人工的なウィルスの増殖により、人類のほとんどが死滅し、わずかな免疫体質の者達が生き残り孤独な生活を送っているという設定。死滅を免れた多くの人間達も狂犬病のように精神を犯され、紫外線を避けた闇の世界に生きており、軍関係の研究医をしていたウィル・スミス演じる主人公は、彼らや全人類を救うべく愛犬とともに孤独な闘いを続けながらも、その凶暴な勢力との生き残りを掛けた確執や殺戮も描かれていきます‥‥。
見終わっての漠然とした感想は、何の問題解決にもなっていないエンディングに、中途半端な違和感を覚えたことでした。だいたいこのようなSF冒険活劇的なテーマの映画は、最後には問題が解決されてスッキリした終わり方をするものです。『I AM LEGEND』の場合はそうではなく、全人類の危機に対してわずかな光り程度の示唆をするだけで、これからも続く多くの困難や悲劇などが余韻として残るエンディングになっています。しかし、そのことがこの荒唐無稽なドラマにリアリティーを与えていることも感じました。
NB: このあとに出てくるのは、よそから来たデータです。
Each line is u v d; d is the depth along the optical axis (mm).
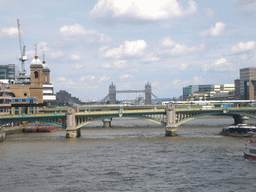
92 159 113938
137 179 89062
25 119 183375
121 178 90125
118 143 151500
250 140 114062
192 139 163000
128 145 144375
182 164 104562
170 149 131875
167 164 104875
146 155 119750
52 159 114812
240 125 184500
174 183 85125
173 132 183125
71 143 153750
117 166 103250
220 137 170750
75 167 102750
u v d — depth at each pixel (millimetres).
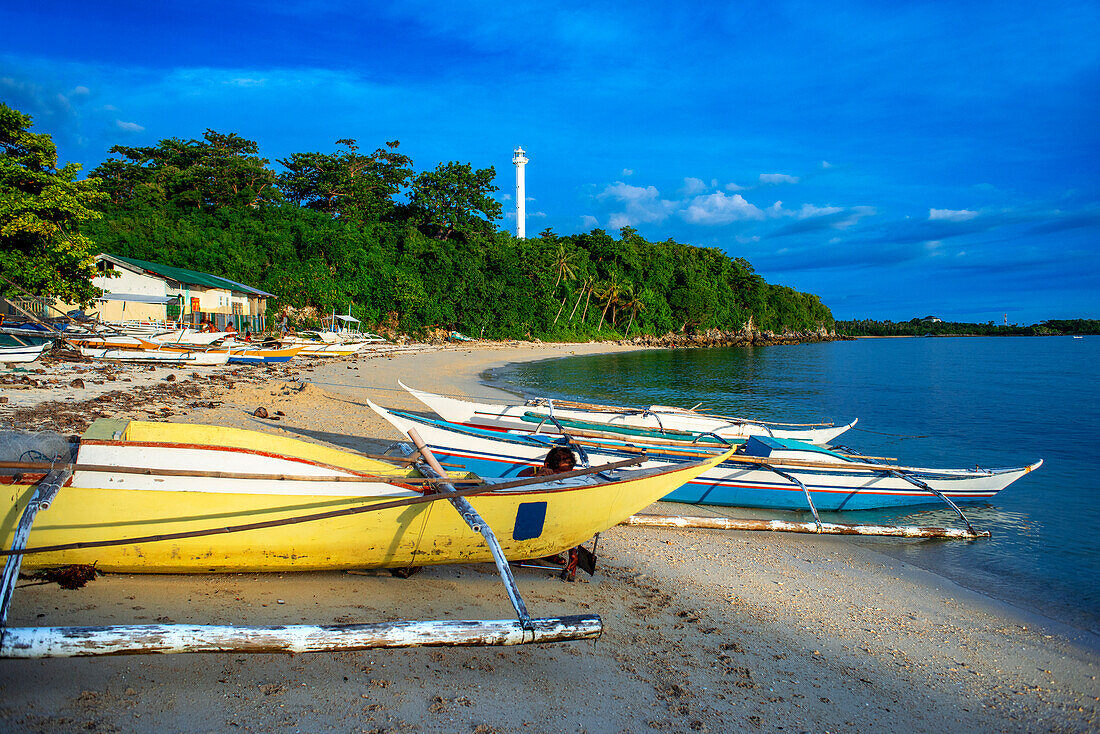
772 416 20391
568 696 3812
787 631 5246
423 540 4996
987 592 6645
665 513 8719
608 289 89438
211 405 13672
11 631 3023
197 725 3121
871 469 9781
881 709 4191
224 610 4246
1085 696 4648
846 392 28328
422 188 70375
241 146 58250
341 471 5156
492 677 3904
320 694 3500
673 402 23469
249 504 4551
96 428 5266
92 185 23359
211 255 45562
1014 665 5059
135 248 43125
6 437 4551
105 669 3496
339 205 66000
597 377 36156
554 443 9070
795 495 9453
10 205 20953
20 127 22000
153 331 26531
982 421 19688
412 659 3979
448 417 11156
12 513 4078
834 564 7215
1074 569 7340
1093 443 15969
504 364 44594
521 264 74938
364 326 53906
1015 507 10039
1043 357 64625
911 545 8117
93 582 4418
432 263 62562
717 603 5664
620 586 5781
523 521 5168
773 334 129125
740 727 3746
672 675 4246
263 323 43219
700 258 118875
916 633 5504
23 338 19250
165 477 4418
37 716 3039
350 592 4801
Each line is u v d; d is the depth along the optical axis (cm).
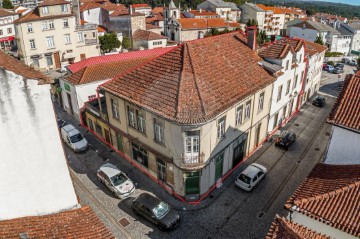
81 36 6425
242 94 2500
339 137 1848
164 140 2350
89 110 3309
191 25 9319
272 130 3447
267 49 3297
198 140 2209
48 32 5956
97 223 1553
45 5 5859
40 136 1424
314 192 1578
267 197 2472
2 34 8038
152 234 2128
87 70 3606
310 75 4284
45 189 1536
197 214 2303
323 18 12269
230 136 2555
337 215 1409
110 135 3073
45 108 1395
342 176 1669
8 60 1589
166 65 2578
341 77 5978
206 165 2336
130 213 2316
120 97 2566
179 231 2150
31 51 5909
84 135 3434
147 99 2381
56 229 1450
例えば、鳥インフルエンザやSARSといった新たなウィルスの蔓延が現実味を帯びている中で、単純な全面解決のようなうまい話は現実的ではないでしょう。世の中のほとんど全ての問題は複雑で多くの利害が絡み合う困難なものと言えます。ただその複雑な困難さにも、光の方向を目指して生き残っていく努力や思考が大切だと思います。
DVDパッケージの帯の「衝撃の別エンディング版‥‥」というコピーが気になっていますが、それは未だゴールデンウィークの楽しみに取っておきます。